Il s’agit d’une mesure présentée aux syndicats dans le cadre des négociations annuelles obligatoires. Elle pourra toutefois être appliquée même sans leur accord.

Renault a proposé un budget en augmentation de 7,5 % pour soutenir le pouvoir d’achat de ses salariés en 2023 à l’issue des négociations annuelles obligatoires (NAO) achevées jeudi soir, ce qui garantit une augmentation moyenne de 110 euros net par mois pour chaque salarié.

Les hausses de salaires se divisent entre augmentations générales et individuelles, et une prime de soutien au pouvoir d’achat sera en outre versée aux ouvriers, techniciens, agents de maîtrise et cadres dans la limite d’un certain niveau de revenus, a précisé vendredi le constructeur automobile à l’AFP.

Cette prime, d’un montant de 700 euros, sera attribuée aux salariés gagnant jusqu’à trois fois le Smic. L’ensemble de ces mesures permet une augmentation moyenne de 110 euros net par mois en 2023, a assuré le groupe.
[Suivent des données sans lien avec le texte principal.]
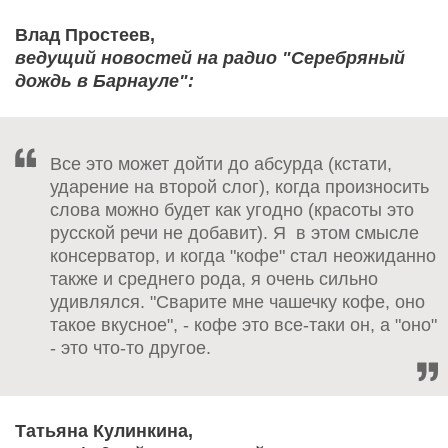
Влад Простеев,
ведущий новостей на радио "Серебряный
дождь в Барнауле":
Все это может дойти до абсурда (кстати,
ударение на второй слог), когда произносить
слова можно будет как угодно (красоты это
русской речи не добавит). Я в этом смысле
консерватор, и когда "кофе" стал неожиданно
также и среднего рода, я очень сильно
удивлялся. "Сварите мне чашечку кофе, оно
такое вкусное", - кофе это все-таки он, а "оно"
- это что-то другое.
Татьяна Кулинкина,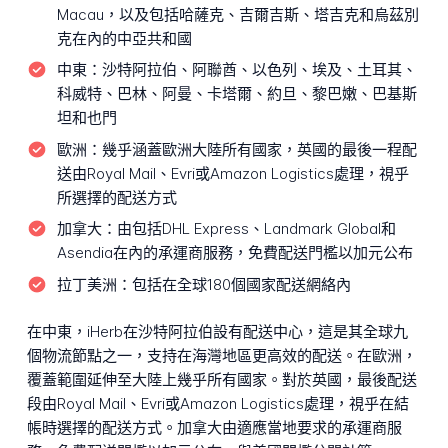
Macau，以及包括哈薩克、吉爾吉斯、塔吉克和烏茲別
克在內的中亞共和國
中東：
沙特阿拉伯、阿聯酋、以色列、埃及、土耳其、
科威特、巴林、阿曼、卡塔爾、約旦、黎巴嫩、巴基斯
坦和也門
歐洲：
幾乎涵蓋歐洲大陸所有國家，英國的最後一程配
送由Royal Mail、Evri或Amazon Logistics處理，視乎
所選擇的配送方式
加拿大：
由包括DHL Express、Landmark Global和
Asendia在內的承運商服務，免費配送門檻以加元公布
拉丁美洲：
包括在全球180個國家配送網絡內
在中東，iHerb在沙特阿拉伯設有配送中心，這是其全球九
個物流節點之一，支持在海灣地區更高效的配送。在歐洲，
覆蓋範圍延伸至大陸上幾乎所有國家。對於英國，最後配送
段由Royal Mail、Evri或Amazon Logistics處理，視乎在結
帳時選擇的配送方式。加拿大由適應當地要求的承運商服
Elles doivent entrer en vigueur à partir du 1er février.

La CFDT s’est réjouie de l’effort consenti par la direction de Renault, dans un communiqué.

Aucun syndicat (CFE-CGC, CGT, CFDT et FO) n’avait accepté en 2022 de valider l’accord trouvé au terme des négociations annuelles. Celui-ci proposait d’augmenter les salaires de 1,9 % en moyenne pour 2022, une mesure complétée par des distributions d’actions aux salariés mais bloquées pendant cinq ans.